START Provided records

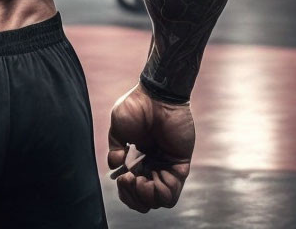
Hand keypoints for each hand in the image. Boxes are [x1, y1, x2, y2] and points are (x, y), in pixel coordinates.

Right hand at [107, 85, 193, 212]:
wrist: (156, 97)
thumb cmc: (136, 107)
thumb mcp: (118, 128)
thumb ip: (115, 149)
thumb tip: (115, 167)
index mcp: (138, 158)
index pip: (133, 186)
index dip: (125, 190)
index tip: (120, 177)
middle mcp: (153, 165)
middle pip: (145, 198)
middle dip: (133, 196)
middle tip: (128, 180)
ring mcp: (166, 166)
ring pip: (159, 199)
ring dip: (145, 196)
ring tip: (138, 181)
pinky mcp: (180, 166)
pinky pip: (172, 191)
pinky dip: (158, 193)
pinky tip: (148, 182)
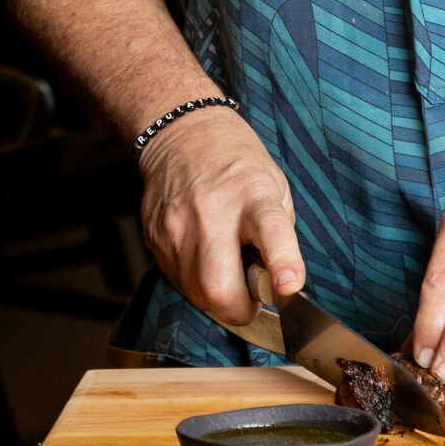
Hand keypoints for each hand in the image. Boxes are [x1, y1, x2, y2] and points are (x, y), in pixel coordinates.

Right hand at [137, 105, 303, 328]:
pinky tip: (204, 260)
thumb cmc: (237, 165)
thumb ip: (279, 233)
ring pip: (195, 293)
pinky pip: (178, 282)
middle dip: (239, 309)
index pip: (269, 230)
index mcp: (253, 194)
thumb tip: (278, 281)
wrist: (182, 136)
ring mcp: (177, 227)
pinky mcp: (155, 239)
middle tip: (251, 300)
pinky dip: (196, 284)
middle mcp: (212, 212)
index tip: (289, 286)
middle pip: (218, 285)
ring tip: (227, 270)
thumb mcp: (274, 187)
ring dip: (217, 298)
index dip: (281, 262)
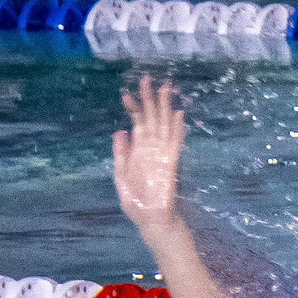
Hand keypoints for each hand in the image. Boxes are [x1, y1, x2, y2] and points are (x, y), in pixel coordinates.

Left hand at [113, 75, 186, 227]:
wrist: (150, 219)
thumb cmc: (136, 201)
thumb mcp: (120, 174)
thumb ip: (120, 153)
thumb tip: (119, 131)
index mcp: (138, 150)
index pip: (136, 123)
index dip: (133, 108)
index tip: (126, 92)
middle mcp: (151, 148)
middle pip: (152, 118)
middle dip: (149, 99)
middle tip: (147, 79)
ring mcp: (162, 154)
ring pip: (164, 125)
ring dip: (165, 107)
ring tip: (166, 87)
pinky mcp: (171, 163)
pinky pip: (174, 142)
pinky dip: (176, 128)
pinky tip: (178, 114)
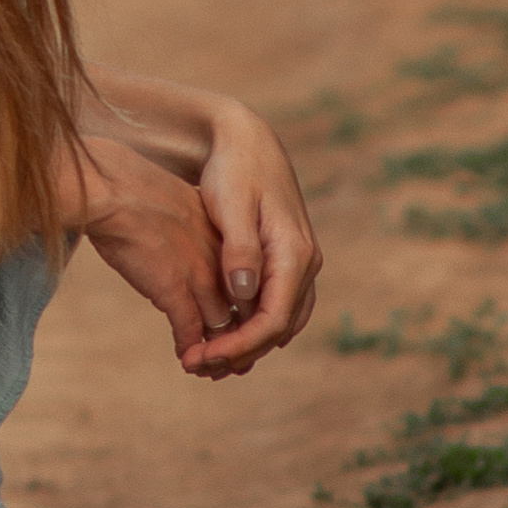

END Provided records

- Exercise directions
Output all the entries exactly, minus any pictures.

- Worked solution
Hand keypoints for each hand in the image. Boxes are [x1, y1, x2, y2] and points are (x, y), in pixel coordinates.

Right hand at [107, 85, 193, 212]:
wrist: (156, 97)
thumb cmc: (136, 107)
thumb mcp: (118, 128)
thumb ip: (115, 149)
thumb tip: (115, 167)
index mcp: (138, 158)
index pip: (133, 186)
index dip: (125, 190)
index tip: (120, 177)
middle mcp: (153, 165)
middle pip: (145, 198)
middle dip: (133, 196)
middle tip: (128, 180)
ring mcp: (166, 166)
ring pip: (159, 199)
ring dip: (145, 196)
ring tip: (138, 181)
pinky mcp: (180, 166)
pinky pip: (172, 191)
pinky dip: (158, 193)
pinky tip: (148, 182)
Hand keypoints for each hand in the image. Boxes are [x1, y1, x2, y2] and points are (x, y), in pixel coordinates.

Right hand at [137, 105, 303, 328]:
pinky tip: (204, 260)
thumb cmc: (237, 165)
thumb ip: (279, 233)
ring pip: (195, 293)
pinky pip: (178, 282)
middle dip: (239, 309)
index pip: (269, 230)
index mcp: (253, 194)
thumb tip: (278, 281)
wrist: (182, 136)
ring mcp: (177, 227)
pinky mcp: (155, 239)
middle tip: (251, 300)
pinky dip: (196, 284)
middle mcp: (212, 212)
index tip: (289, 286)
middle pip: (218, 285)
ring tip: (227, 270)
thumb mcp: (274, 187)
ring dip: (217, 298)
index dip: (281, 262)
Hand keypoints for each hand in the image. Boxes are [x1, y1, x2, y2] and points are (x, y), in pixel coordinates.

Left hand at [113, 75, 186, 227]:
wrist: (150, 219)
thumb cmc: (136, 201)
thumb mcp: (120, 174)
thumb ip: (120, 153)
thumb tip: (119, 131)
index mcp: (138, 150)
index pip: (136, 123)
index dip: (133, 108)
index tip: (126, 92)
middle mcp: (151, 148)
middle pip: (152, 118)
middle dip: (149, 99)
middle tip: (147, 79)
ring mcp: (162, 154)
ring pip: (164, 125)
ring dip: (165, 107)
ring tip: (166, 87)
pinky mcp: (171, 163)
pinky pip: (174, 142)
pinky dip: (176, 128)
pinky tip: (178, 114)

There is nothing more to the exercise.